Wide-stance hinge over a straight front leg. Hamstring, adductor, and side body in one shape.

2 min read
1stMarathon Team
#yoga#hamstring#adductor#side body#standing

Triangle

How to do it

Stand wide, feet about a leg's length apart. Turn the right foot to point straight forward; turn the left foot parallel to the back edge of the mat. The right leg stays straight, not locked. Reach the right arm forward and long, then hinge at the right hip. The right hand lands on the shin, a block outside the right foot, or the floor — whichever lets the spine stay long. Left arm reaches straight up so the arms form one line. Gaze can travel up to the top hand, forward, or down to the floor.

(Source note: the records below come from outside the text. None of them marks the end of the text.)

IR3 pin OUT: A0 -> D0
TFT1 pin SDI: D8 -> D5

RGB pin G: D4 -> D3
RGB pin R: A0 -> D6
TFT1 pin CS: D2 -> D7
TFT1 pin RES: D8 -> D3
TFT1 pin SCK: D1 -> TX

Hold and breathe, then switch sides.

Why it's good for runners

Triangle stretches the front-leg hamstring, the back-leg inner thigh, and the side body all at once — three short, common runner spots in a single shape. The hinge at the front hip is the same hinge pattern as a deadlift, and learning to find it standing carries over into everything else you do hinging.

Common mistakes

Don't reach the front hand toward the floor at the cost of a rounded spine — use a block on the shin or the floor outside the foot to keep the spine long. Don't let the top shoulder roll forward; stack the top shoulder over the bottom shoulder. And don't lock the front knee hard — keep a microbend.